This Week We're Meeting Our Muses
Added 2024-10-01 08:09:39 +0000 UTCOnly one in 10 of my poems ever makes it to publication. My prose is even worse. Sometimes, I produce to a respectable standard, but sometimes, I’d do better without a pen in my hand. This is true of most writers, although I do know a few irksome ones who get it right every time.
I hate to disappoint you, but you probably aren’t one of those irksome people. Nor am I, but not all great writing happens because we use the right tools and mechanics. Most of my awful writings happened when I didn’t have much to say. Most of my better writings happened when I was thinking about something passionately. If I write about a topic that doesn’t touch my heart in the moment, it won’t touch my readers’ hearts either.
Great writing comes from the secret thoughts you have at 3 am during a bathroom break. Great writing comes from that great idea you had at lunchtime but forgot to write down. Great writing comes from the revelations you have as you go about your day. In-between the vegetable aisle and the checkout counter, ingenious ideas manifest. Muses only appear when they want to.

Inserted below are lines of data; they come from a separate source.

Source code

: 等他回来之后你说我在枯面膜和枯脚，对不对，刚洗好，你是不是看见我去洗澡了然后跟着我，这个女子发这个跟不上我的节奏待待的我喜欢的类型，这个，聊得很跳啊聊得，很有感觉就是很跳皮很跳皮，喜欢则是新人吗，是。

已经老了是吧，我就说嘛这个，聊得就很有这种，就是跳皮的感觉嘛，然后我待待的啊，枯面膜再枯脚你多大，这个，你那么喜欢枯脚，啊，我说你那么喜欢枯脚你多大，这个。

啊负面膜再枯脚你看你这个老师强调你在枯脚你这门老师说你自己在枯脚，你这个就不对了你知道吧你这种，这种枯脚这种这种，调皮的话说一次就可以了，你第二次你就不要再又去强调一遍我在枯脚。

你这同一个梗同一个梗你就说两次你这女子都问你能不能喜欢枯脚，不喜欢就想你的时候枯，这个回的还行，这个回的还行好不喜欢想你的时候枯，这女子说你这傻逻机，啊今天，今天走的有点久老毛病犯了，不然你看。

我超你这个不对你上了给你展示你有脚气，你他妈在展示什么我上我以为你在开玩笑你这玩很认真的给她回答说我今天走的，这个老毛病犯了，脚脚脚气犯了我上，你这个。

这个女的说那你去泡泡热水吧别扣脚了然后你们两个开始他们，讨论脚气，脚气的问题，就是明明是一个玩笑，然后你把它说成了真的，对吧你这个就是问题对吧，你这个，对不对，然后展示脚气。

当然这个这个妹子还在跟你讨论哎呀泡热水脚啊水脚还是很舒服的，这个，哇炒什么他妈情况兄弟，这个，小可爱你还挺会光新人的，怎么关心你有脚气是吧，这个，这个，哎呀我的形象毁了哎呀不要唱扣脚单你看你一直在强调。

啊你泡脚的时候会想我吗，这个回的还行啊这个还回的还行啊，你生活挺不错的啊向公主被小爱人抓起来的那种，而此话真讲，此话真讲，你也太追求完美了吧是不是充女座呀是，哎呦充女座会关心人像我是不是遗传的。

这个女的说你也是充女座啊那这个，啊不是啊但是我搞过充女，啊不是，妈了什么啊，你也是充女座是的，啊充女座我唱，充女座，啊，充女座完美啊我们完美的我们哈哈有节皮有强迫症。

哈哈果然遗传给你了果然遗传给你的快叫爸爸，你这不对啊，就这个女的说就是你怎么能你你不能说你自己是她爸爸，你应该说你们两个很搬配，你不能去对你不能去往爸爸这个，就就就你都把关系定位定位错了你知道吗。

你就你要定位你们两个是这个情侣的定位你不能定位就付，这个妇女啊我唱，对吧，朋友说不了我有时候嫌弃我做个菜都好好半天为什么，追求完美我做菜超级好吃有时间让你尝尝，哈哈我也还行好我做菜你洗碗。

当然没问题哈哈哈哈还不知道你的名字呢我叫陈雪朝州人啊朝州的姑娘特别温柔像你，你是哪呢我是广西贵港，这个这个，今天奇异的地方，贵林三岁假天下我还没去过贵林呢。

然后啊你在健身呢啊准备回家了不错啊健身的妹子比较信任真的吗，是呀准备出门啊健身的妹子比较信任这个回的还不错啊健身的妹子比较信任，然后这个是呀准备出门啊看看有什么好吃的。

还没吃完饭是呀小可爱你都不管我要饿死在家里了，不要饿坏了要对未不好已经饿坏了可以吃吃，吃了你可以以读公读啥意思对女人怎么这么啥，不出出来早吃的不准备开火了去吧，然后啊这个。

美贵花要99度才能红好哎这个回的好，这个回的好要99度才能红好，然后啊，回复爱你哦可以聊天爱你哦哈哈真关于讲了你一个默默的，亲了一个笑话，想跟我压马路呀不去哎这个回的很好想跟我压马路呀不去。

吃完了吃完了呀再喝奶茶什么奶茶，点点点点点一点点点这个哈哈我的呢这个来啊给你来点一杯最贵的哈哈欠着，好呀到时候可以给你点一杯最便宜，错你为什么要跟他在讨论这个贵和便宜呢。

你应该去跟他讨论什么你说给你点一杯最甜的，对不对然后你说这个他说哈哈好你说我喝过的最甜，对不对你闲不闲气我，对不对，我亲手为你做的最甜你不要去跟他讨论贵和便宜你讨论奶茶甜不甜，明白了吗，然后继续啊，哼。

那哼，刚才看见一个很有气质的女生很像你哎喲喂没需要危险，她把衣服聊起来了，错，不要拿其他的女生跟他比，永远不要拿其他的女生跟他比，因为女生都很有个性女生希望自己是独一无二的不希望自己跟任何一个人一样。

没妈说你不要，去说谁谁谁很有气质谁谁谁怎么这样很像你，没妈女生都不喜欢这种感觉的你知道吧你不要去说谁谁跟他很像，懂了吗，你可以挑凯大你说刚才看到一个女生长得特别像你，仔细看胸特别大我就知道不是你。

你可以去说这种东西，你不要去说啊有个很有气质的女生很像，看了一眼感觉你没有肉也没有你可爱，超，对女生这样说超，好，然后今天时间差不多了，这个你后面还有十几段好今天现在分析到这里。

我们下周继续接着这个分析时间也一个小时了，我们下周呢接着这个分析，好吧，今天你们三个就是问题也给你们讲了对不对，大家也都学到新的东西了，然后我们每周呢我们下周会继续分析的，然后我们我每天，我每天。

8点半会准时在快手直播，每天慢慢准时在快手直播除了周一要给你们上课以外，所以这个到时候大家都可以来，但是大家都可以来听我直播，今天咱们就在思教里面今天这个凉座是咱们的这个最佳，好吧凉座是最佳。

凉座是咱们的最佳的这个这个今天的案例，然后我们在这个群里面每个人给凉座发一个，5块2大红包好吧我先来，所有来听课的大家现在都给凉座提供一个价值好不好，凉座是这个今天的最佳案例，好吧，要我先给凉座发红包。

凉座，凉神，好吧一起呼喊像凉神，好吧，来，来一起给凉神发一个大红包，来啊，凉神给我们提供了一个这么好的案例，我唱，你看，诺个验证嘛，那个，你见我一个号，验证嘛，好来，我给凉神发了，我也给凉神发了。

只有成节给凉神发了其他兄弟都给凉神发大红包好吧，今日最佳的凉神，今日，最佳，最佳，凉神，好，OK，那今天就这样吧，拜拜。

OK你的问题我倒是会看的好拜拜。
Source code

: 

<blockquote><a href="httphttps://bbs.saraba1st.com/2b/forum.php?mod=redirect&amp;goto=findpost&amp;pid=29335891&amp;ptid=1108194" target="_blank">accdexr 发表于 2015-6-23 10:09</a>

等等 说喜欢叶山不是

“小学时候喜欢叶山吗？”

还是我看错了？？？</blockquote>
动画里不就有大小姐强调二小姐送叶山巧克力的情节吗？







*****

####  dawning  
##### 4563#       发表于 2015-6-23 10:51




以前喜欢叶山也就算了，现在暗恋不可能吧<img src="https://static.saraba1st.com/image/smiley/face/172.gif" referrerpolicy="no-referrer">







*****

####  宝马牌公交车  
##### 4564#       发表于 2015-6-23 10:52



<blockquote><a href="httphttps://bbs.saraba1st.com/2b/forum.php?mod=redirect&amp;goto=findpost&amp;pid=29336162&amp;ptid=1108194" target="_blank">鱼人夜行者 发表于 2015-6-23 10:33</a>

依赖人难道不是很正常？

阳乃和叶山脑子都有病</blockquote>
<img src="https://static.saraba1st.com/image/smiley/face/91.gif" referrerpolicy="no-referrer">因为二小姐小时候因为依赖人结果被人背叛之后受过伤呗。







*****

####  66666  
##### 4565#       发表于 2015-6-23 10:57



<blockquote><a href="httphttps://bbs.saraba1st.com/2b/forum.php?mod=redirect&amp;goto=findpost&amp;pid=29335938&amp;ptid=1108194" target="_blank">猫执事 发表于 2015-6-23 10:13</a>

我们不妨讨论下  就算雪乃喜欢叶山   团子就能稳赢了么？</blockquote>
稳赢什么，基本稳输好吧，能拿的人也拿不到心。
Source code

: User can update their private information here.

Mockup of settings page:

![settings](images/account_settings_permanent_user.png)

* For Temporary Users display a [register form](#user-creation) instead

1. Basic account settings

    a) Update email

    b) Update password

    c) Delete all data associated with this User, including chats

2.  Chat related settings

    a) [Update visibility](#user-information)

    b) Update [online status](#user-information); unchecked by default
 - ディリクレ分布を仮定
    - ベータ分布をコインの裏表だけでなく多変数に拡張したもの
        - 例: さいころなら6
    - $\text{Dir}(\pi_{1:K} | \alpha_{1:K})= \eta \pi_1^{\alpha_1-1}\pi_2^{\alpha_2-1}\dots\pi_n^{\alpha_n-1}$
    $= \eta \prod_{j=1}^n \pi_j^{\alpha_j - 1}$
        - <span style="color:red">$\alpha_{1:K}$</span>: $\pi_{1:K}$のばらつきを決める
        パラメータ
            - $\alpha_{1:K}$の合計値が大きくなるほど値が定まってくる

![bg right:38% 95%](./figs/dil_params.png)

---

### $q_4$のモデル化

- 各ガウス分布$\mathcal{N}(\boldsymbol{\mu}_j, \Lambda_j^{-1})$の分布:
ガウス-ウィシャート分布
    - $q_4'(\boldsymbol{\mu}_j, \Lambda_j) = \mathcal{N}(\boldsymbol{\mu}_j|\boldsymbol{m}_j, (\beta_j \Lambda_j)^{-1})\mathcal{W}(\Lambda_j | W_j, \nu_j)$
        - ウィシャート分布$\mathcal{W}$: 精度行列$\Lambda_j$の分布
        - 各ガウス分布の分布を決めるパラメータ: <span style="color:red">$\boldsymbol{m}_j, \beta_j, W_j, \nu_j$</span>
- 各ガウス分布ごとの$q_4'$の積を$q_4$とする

You cannot achieve greatness unless you leverage all of the fragile, transitory ideas that are a part of everyday life. Writers should carry pens and notebooks everywhere, but it’s just as well our phones can do the job well enough. Becoming a great writer requires us to learn how to spot and preserve the creative thoughts we have when we’re doing other things.
If your sole writing habit is to turn up at an empty page with an empty head, you will probably not achieve greatness. The writing lifestyle requires you to be a constant observer of your inner universe. The ideas will arrive on their own. The trick is to recognise them and put them on paper immediately.
I’m going to ask you to focus on your thoughts today and write something that arrives in your head uninvited. We don’t get inspiring thoughts every day, so this isn’t something you can force. I’m not going to give you a genre or structure. You might write a description, a character sketch, a poem, or a story. It doesn’t need to be a full, completed piece. It can be a random paragraph or string of words. It doesn’t matter. The point is to grab the small treasures that come to you uninvited.